CODEUNITS16, CODEUNITS32, or OCTETS
Specifies the string unit of both the start value and the result:
  • CODEUNITS16 specifies that the start value and result are expressed in 16-bit UTF-16 code units.
  • CODEUNITS32 specifies that the start value and result are expressed in 32-bit UTF-32 code units. This is the default.
  • OCTETS specifies that the start value and result are expressed in bytes.

If the string unit is specified as CODEUNITS16 or OCTETS, and the string unit of the source string is CODEUNITS32, an error is returned (SQLSTATE 428GC).

For more information, see "String units in built-in functions" in Character strings.

Result

The result of the function is a large integer. If the pattern expression is found, the result is a number from 1 to n, where n is the actual length of the source string plus 1. The result value represents the position expressed in the string units used to process the function. If the pattern expression is not found and no argument is null, the result is 0.

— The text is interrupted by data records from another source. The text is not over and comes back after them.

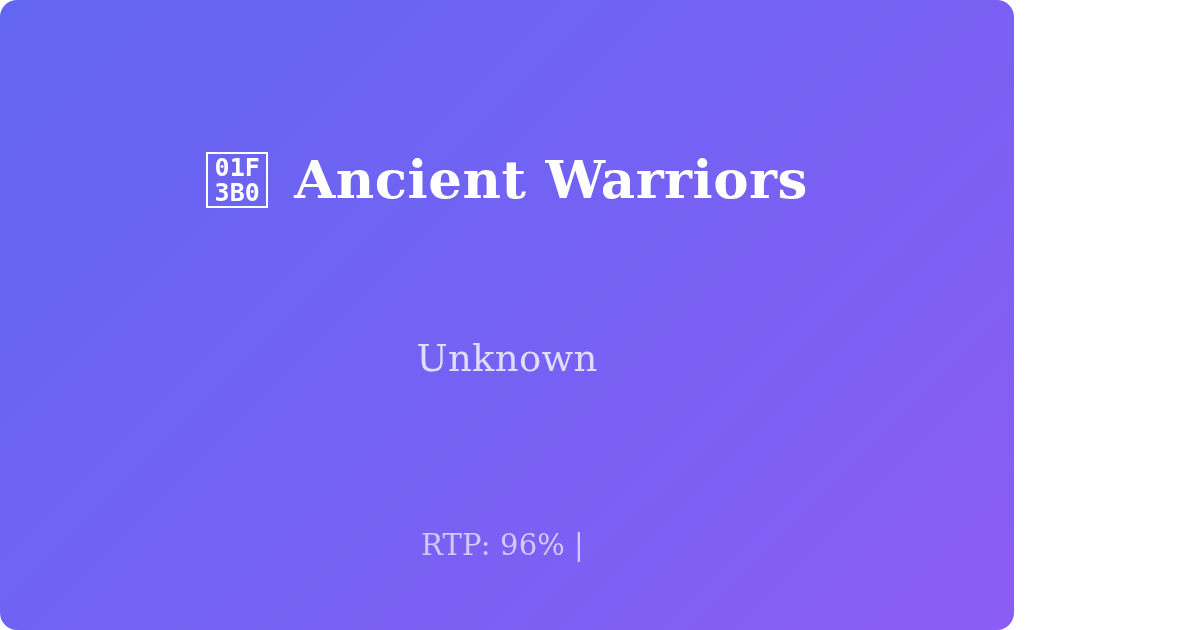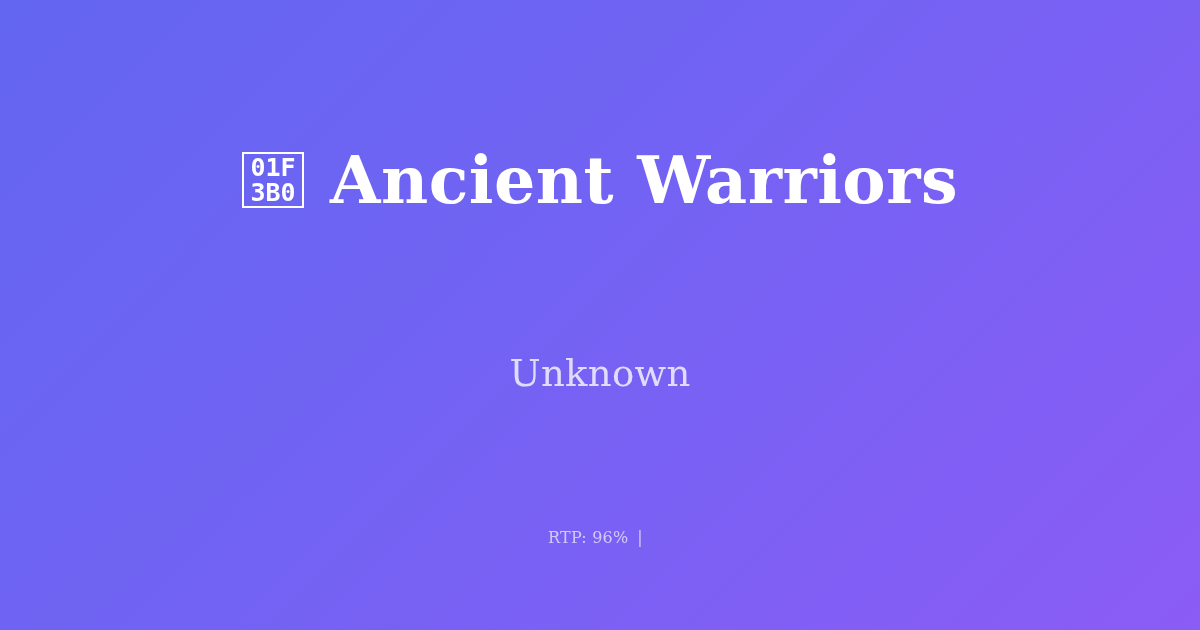--- a/index.html
+++ b/index.html
@@ -10,28 +10,29 @@
   body {
     width: 1200px;
     height: 630px;
     overflow: hidden;
     font-family: "DejaVu Serif", "Liberation Serif", serif;
     -webkit-font-smoothing: antialiased;
   }
 
   .og-card {
     position: relative;
-    width: 1200px;
+    width: 1014px;
     height: 630px;
     box-sizing: border-box;
     background: linear-gradient(135deg, #6366F1 0%, #7163F3 42%, #8B5CF6 100%);
     display: flex;
     flex-direction: column;
     align-items: center;
     overflow: hidden;
+    border-radius: 17px;
   }
 
   
   .card-body {
     position: absolute;
     left: 0;
     right: 0;
     top: 0;
     height: 497px;
     display: flex;
@@ -68,21 +69,21 @@
   }
   .tofu-glyph .hexrow {
     display: block;
     height: 25px;
     line-height: 25px;
   }
 
   .game-title {
     font-family: "DejaVu Serif", "Liberation Serif", serif;
     font-weight: 700;
-    font-size: 65px;
+    font-size: 53px;
     color: #ffffff;
     letter-spacing: 0.5px;
     white-space: nowrap;
     line-height: 1.05;
   }
 
   .game-provider {
     margin-top: 96px;
     font-family: "DejaVu Serif", "Liberation Serif", serif;
     font-weight: 400;
@@ -98,21 +99,21 @@
     left: 0;
     right: 0;
     top: 528px;
     display: flex;
     align-items: center;
     justify-content: center;
   }
   .meta-line {
     font-family: "DejaVu Serif", "Liberation Serif", serif;
     font-weight: 400;
-    font-size: 16px;
+    font-size: 29px;
     color: rgba(255, 255, 255, 0.66);
     letter-spacing: 0.2px;
     white-space: nowrap;
     display: inline-flex;
     align-items: baseline;
     gap: 0;
   }
   .meta-sep {
     padding: 0 9px;
     color: rgba(255, 255, 255, 0.66);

If any argument of the REGEXP_INSTR function can be null, the result can be null. If any argument is null, the result is the null value.

Notes

  • The regular expression processing is done by using the International Components for Unicode (ICU) regular expression interface.
  • Considerations for non-Unicode databases:
    • A regular expression pattern supports only half-width control characters; use a character string data type for the pattern expression argument. A character string data type can be used for the pattern expression argument even when a graphic string data type is used for the source string argument.
    • The source string argument must be a graphic string data type if the pattern expression argument is a graphic string data type.

Examples

  1. Find the first occurrence of a 'o' that has a character that is preceding it.
    SELECT REGEXP_INSTR('hello to you', '.o',1,1)
       FROM sysibm.sysdummy1
    The result is 4, which is the position of the second 'l' character.
  2. Find the second occurrence of a 'o' that has a character that is preceding it.
    SELECT REGEXP_INSTR('hello to you', '.o',1,2) 
       FROM sysibm.sysdummy1
    The result is 7, which is the position of the character 't'.
  3. Find the position after the third occurrence of the first capture group of the regular expression '(.o).' using case insensitive matching.
    SELECT REGEXP_INSTR('hello TO you', '(.o).', 1,3,1,'i',1) 
       FROM sysibm.sysdummy1
    The result is 12, which is the position of the character 'u' at the end of the string.